A few years back the winner of a prize in medical communication was a pair who went around lecturing about getting through to difficult groups - deaf people, people with learning difficulties, people who didn't speak English. They had a marvellously telling film of an Asian woman consulting the doctor about pain in intercourse, using her cousin as interpreter - who instead said she had irregular periods, because that was more seemly - so the doctor prescribed for that.
And restaurant inspectors, I'm told, have given up using the children to relay their criticisms to the owners of mucky ethnic kitchens, as the kids don't want to say anything that might upset Papa.
Melting pot
There is no going back on the single fact that tribes and races and nations are now totally intertwined. The conflicts are not about to go away.
To my mind it doesn't matter what your meal times are, what clothes you wear, whether you keep birthdays or saints days or name days, what songs you sing, whether you think the world came from outer space, was made in six days or sits on the back of an elephant.
The nation that now has chicken tikka masala as its favourite dish can absorb almost anything - but only if it hangs on to the essentials that make it what it is - our language and above all our law.
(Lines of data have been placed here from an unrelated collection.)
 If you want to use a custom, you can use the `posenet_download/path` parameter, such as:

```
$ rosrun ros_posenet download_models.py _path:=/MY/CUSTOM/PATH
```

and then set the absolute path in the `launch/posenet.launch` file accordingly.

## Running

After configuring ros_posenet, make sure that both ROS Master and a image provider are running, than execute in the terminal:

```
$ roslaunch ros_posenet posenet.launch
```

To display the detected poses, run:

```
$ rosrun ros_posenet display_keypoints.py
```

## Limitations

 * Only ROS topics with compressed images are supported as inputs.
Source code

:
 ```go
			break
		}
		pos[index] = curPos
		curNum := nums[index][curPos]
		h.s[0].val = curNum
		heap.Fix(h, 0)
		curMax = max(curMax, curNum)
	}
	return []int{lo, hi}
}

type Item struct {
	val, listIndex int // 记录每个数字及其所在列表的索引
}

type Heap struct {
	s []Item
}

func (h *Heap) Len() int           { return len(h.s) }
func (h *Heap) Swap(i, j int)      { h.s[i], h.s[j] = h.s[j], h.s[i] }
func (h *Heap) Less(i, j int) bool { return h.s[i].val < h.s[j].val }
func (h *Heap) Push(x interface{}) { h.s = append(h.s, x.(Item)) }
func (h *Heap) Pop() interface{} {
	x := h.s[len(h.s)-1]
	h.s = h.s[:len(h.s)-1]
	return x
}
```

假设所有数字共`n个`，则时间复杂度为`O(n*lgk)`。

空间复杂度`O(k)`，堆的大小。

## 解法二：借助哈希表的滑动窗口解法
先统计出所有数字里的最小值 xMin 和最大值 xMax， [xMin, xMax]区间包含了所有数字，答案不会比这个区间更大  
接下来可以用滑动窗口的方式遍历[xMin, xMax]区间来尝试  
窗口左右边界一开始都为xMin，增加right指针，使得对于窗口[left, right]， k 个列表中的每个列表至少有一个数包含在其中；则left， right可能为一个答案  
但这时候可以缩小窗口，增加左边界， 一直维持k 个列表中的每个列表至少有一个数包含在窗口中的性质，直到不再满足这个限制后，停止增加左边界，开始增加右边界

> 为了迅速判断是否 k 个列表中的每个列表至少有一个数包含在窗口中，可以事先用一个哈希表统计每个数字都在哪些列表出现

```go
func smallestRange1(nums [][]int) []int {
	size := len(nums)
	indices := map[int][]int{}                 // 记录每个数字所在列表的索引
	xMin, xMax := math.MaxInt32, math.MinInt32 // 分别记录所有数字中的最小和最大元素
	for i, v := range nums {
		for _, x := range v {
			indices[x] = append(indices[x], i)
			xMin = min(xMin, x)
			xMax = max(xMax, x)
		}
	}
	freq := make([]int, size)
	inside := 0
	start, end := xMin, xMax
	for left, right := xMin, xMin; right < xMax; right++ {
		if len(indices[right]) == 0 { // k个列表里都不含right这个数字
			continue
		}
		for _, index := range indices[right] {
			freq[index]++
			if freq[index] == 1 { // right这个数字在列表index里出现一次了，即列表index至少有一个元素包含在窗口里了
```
It can be improved, made more enlightened. Stripped of bureaucratic inessentials. Made fairer to both sexes, adapt to changing conditions. But keep its essential premise - that all are equal before the law. Not, as George Orwell's pigs in Animal Farm had it, that some are more equal than others.
Remember the exchange in the play A Man for All Seasons? Cranmer likens the law to trees, saying he would cut down every law in England to get at the devil. And Thomas More says "And when you have cut down every law and the devil comes after you, where will you hide?"